Un jardinier de Farnham, qui l’employait à émonder des haies, à sarcler les allées d’un parc, lui fit une pompeuse description de la ville de Kew. Il se mit en tête de voir Kew. Le lendemain matin, il visita sa poche, y trouva jusqu’à treize sous, et vêtu d’un petit sarrau bleu, des jarretières rouges nouées au-dessus du genou, il s’échappa. Comme, le nez en l’air, il traversait Richmond par une belle soirée de juin, il avisa à l’étalage d’un libraire un petit volume intitulé : Le conte du Tonneau. Il n’avait plus tous ses sous ; il en avait dépensé six, en avait perdu un, et le volume en coûtait cinq. S’il l’achetait, adieu son souper. Il n’hésita pas longtemps, et son petit livre à la main, il entra dans un champ, où il s’assit au pied d’une meule de foin : « Ce livre ne ressemblait à rien de ce que j’avais lu jusqu’alors. C’était pour moi quelque chose de si nouveau que, sans en comprendre la moitié, j’éprouvais la jouissance la plus vive ; l’effet de cette lecture fut tel que j’ai toujours daté de cette époque le premier éveil de mon esprit. Je lus jusqu’à la nuit, sans penser à souper ni à me coucher. Quand le sommeil s’empara de moi, je me laissai tomber sur la meule de foin, et je dormis jusqu’au moment où les oiseaux m’éveillèrent. Je me remis en route, lisant toujours mon livre bien-aimé. » Tout dans cette aventure était prophétique et semblait préparer un avenir : le premier livre qui lui avait fait battre le cœur était un pamphlet célèbre, et il avait, ce jour-là, des jarretières rouges. Mais ce futur radical était à mille lieues de soupçonner qu’il deviendrait, lui aussi, un éloquent pamphlétaire, ressemblant à Swift autant que peut ressembler à un oiseau de haut vol celui qui se plaît dans les régions basses et aime à regarder la terre de près.

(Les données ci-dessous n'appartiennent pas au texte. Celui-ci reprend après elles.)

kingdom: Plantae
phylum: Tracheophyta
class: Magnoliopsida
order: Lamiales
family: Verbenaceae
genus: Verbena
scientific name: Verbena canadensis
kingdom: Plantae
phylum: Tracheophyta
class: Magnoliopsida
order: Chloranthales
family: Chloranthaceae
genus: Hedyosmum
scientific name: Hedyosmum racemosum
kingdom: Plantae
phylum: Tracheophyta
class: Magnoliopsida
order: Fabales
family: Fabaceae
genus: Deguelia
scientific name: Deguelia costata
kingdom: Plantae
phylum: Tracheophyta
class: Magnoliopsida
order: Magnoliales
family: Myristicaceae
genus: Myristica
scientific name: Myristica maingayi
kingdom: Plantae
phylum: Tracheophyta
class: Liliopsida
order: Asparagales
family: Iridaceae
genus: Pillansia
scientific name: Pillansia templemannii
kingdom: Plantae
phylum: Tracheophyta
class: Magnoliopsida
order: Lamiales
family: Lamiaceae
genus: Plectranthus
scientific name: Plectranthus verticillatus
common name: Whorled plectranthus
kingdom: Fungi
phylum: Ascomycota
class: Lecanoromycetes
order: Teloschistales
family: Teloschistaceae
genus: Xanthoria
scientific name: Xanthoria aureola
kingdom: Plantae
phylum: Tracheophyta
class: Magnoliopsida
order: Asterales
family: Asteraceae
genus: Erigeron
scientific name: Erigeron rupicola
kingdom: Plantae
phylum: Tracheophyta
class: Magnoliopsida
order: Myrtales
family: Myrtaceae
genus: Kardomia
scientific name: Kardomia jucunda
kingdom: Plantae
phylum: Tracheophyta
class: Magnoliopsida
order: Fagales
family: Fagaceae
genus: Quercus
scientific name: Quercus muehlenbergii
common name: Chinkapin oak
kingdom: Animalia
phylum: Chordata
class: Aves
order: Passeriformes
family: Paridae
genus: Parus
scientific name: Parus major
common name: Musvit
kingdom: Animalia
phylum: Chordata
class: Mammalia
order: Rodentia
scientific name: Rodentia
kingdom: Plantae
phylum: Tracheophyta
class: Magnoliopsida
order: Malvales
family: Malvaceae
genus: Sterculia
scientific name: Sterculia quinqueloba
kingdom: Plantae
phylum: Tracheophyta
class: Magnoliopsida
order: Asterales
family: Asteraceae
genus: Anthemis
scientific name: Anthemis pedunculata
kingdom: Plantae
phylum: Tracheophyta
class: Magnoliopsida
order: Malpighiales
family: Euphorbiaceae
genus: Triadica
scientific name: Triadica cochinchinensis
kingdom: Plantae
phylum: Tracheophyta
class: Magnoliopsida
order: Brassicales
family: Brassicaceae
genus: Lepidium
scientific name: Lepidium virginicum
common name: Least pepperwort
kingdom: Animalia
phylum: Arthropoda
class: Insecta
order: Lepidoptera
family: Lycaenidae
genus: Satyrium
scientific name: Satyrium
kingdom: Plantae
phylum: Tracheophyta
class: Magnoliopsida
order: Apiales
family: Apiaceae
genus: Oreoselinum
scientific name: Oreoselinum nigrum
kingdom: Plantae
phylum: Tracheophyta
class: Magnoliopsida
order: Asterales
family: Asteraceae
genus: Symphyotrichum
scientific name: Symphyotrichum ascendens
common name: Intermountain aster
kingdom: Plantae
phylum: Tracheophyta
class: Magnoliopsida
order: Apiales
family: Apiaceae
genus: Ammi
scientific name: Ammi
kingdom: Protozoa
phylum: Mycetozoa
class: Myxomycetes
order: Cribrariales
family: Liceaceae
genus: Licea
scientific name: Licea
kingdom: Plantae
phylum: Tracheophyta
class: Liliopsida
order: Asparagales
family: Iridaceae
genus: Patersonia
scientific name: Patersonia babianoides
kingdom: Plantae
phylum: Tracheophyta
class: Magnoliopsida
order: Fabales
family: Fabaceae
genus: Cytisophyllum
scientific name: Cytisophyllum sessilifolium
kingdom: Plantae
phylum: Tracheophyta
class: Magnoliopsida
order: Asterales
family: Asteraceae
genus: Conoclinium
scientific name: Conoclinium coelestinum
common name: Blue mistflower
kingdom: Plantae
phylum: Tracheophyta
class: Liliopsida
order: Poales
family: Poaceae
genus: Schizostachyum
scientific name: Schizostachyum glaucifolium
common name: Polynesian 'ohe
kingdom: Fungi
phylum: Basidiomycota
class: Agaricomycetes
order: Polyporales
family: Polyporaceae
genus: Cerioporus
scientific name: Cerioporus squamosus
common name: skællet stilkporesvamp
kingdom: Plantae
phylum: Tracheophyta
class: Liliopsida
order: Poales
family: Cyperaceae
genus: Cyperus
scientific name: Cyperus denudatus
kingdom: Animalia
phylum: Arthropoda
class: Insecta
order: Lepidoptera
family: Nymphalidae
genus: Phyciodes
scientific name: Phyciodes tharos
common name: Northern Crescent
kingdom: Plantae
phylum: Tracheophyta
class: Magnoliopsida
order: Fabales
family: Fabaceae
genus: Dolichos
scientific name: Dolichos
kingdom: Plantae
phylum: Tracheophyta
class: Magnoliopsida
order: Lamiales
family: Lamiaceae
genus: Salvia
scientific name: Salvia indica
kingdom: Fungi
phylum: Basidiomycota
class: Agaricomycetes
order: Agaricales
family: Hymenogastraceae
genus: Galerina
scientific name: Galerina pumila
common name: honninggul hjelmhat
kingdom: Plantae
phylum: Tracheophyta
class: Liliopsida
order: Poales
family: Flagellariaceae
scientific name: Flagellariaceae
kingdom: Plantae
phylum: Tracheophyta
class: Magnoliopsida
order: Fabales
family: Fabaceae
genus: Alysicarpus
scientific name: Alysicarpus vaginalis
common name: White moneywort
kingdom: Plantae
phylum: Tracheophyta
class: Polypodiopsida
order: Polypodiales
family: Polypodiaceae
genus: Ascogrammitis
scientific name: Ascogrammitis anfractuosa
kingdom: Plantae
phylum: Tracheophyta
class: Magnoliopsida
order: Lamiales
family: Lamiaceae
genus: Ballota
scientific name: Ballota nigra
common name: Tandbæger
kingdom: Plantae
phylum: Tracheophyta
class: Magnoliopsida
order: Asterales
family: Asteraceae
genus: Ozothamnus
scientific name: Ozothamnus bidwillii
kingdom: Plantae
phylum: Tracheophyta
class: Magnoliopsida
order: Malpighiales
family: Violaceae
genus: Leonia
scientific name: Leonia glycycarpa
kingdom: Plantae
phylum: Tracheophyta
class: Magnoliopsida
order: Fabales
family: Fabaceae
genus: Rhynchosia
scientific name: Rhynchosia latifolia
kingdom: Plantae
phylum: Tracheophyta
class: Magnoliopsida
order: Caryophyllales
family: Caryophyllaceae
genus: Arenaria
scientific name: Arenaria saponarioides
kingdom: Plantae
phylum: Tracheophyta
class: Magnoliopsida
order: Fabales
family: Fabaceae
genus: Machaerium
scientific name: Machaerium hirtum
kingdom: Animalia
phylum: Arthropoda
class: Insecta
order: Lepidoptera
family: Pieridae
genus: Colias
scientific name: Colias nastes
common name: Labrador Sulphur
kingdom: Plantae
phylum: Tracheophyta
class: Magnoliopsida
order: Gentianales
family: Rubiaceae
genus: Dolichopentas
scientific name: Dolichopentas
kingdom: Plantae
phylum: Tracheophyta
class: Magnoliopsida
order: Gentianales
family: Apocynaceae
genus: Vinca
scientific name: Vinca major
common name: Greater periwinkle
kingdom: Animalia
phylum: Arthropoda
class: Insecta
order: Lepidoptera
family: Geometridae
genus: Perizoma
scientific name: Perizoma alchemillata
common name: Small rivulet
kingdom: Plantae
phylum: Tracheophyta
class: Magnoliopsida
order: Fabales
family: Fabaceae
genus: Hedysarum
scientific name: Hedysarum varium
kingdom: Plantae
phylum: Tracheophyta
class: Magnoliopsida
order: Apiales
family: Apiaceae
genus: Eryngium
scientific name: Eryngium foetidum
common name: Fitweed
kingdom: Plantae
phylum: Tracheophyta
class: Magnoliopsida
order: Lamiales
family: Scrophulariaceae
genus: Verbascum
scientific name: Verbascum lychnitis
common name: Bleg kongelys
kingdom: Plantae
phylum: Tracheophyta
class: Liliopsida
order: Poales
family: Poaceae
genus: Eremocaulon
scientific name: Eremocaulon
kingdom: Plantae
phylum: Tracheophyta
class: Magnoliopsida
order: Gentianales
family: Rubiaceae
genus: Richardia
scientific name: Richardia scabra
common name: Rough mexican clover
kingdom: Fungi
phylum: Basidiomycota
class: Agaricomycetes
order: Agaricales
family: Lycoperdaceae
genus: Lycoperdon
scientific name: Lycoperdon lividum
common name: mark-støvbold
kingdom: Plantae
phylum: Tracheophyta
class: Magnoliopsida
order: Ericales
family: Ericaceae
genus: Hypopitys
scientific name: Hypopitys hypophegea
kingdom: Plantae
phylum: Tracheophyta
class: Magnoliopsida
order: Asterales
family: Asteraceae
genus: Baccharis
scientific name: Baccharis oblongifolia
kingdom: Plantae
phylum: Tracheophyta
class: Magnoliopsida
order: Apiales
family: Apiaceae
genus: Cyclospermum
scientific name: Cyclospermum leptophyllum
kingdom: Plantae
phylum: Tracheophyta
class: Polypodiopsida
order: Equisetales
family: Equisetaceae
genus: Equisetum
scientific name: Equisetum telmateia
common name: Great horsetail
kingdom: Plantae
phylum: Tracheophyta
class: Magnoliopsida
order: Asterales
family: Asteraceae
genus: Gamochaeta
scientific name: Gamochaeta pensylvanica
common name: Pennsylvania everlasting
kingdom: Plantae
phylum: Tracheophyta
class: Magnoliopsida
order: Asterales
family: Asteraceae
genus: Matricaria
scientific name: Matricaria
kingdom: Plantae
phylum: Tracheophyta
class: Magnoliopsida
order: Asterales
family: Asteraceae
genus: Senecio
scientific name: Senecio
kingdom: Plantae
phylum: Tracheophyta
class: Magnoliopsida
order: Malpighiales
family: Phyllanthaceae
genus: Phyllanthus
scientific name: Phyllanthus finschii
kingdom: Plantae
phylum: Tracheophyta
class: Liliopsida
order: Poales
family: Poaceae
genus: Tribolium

Avant de savoir à quoi il était bon, il devait tâter de bien des choses. Dégoûté de la charrue, il partait le 6 mai 1783 pour courir les aventures. Il aperçut une grande route blanche, qui menait à Londres : il lui parut qu’elle l’appelait. Arrivé dans la grande ville, il obtint à grand’peine une place de sous-copiste dans l’étude d’un procureur ; pendant huit ou neuf mois, il travailla quinze heures par jour à copier des lettres et des exploits. Le métier ne lui convenait guère. « Quand je pense à tous les considérant que et à tous les à la requête de que j’ai barbouillés, s’écriait-il quelques années plus tard, ainsi qu’aux feuilles de soixante-douze mots et aux lignes séparées par deux pouces d’intervalle que j’ai expédiées, en vérité, la tête me tourne. Dieu miséricordieux, enterrez-moi dans les neiges de l’Islande et ne me donnez pas d’autre nourriture que de l’huile de baleine ; condamnez-moi au soleil des tropiques et refusez-moi toute rosée rafraîchissante ; mais, je vous en conjure, préservez-moi du bureau d’un avoué. « Il s’affranchit de son mortel ennui en s’engageant, et à quelque temps de là, il suivait ; son régiment au Canada, dans la Nouvelle-Écosse et dans le Nouveau-Brunswick, où il resta huit ans. À peine de retour en Angleterre, poussé par son inquiétude, il repartit pour l’Amérique, s’établit à Philadelphie, où il gagna son pain en donnant des leçons d’anglais à des émigrés français et particulièrement à M. de Talleyrand.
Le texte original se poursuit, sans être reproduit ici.